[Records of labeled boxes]
• • • • •

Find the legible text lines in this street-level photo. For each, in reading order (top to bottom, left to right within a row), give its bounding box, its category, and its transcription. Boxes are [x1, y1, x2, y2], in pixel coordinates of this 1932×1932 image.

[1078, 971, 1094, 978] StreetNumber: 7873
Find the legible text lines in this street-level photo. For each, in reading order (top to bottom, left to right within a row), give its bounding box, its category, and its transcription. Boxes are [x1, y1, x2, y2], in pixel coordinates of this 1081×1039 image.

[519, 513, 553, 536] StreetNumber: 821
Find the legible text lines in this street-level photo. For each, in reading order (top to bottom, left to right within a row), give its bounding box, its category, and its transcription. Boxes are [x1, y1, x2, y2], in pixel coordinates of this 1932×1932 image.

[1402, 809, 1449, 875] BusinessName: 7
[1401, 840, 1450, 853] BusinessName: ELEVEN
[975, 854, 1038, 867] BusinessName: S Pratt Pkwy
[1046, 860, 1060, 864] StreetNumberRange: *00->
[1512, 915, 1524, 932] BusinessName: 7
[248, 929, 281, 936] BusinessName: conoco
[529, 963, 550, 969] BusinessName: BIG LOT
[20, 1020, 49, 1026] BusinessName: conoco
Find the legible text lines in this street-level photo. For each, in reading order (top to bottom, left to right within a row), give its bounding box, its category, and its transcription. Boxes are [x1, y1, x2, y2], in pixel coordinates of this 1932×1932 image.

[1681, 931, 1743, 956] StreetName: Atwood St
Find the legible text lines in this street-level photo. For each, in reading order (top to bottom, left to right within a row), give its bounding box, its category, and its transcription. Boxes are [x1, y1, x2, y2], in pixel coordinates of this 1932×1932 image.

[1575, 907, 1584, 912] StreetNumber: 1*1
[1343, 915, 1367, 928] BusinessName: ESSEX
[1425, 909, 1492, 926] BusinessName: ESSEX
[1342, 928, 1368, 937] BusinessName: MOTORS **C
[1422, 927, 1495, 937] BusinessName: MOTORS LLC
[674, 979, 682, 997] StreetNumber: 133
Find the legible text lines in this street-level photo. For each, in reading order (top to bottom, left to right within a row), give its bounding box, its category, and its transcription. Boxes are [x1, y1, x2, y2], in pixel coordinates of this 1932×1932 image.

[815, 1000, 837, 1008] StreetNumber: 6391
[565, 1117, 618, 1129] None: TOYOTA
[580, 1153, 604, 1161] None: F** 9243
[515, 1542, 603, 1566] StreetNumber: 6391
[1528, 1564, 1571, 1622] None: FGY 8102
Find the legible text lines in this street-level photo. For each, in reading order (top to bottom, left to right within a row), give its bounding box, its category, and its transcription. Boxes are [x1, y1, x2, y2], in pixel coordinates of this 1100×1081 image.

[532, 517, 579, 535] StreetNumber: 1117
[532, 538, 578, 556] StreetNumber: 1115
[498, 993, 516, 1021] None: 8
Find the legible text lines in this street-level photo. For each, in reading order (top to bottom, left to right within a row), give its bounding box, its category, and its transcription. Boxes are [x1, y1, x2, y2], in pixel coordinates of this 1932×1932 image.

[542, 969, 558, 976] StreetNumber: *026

• • • • •

Work to do. Copy the data above word for word, starting at the very beginning and continuing through the line that contains "[674, 979, 682, 997] StreetNumber: 133", including that line.

Exercise output.
Find the legible text lines in this street-level photo. For each, in reading order (top to bottom, left to right within a row), give its bounding box, its category, and its transcription. Boxes are [x1, y1, x2, y2], in pixel coordinates of this 1932×1932 image.

[1078, 971, 1094, 978] StreetNumber: 7873
Find the legible text lines in this street-level photo. For each, in reading order (top to bottom, left to right within a row), give its bounding box, its category, and its transcription. Boxes are [x1, y1, x2, y2], in pixel coordinates of this 1081×1039 image.

[519, 513, 553, 536] StreetNumber: 821
Find the legible text lines in this street-level photo. For each, in reading order (top to bottom, left to right within a row), give its bounding box, its category, and its transcription. Boxes are [x1, y1, x2, y2], in pixel coordinates of this 1932×1932 image.

[1402, 809, 1449, 875] BusinessName: 7
[1401, 840, 1450, 853] BusinessName: ELEVEN
[975, 854, 1038, 867] BusinessName: S Pratt Pkwy
[1046, 860, 1060, 864] StreetNumberRange: *00->
[1512, 915, 1524, 932] BusinessName: 7
[248, 929, 281, 936] BusinessName: conoco
[529, 963, 550, 969] BusinessName: BIG LOT
[20, 1020, 49, 1026] BusinessName: conoco
Find the legible text lines in this street-level photo. For each, in reading order (top to bottom, left to right within a row), give its bounding box, its category, and its transcription. Boxes are [x1, y1, x2, y2], in pixel coordinates of this 1932×1932 image.

[1681, 931, 1743, 956] StreetName: Atwood St
Find the legible text lines in this street-level photo. For each, in reading order (top to bottom, left to right within a row), give its bounding box, its category, and its transcription. Boxes are [x1, y1, x2, y2], in pixel coordinates of this 1932×1932 image.

[1575, 907, 1584, 912] StreetNumber: 1*1
[1343, 915, 1367, 928] BusinessName: ESSEX
[1425, 909, 1492, 926] BusinessName: ESSEX
[1342, 928, 1368, 937] BusinessName: MOTORS **C
[1422, 927, 1495, 937] BusinessName: MOTORS LLC
[674, 979, 682, 997] StreetNumber: 133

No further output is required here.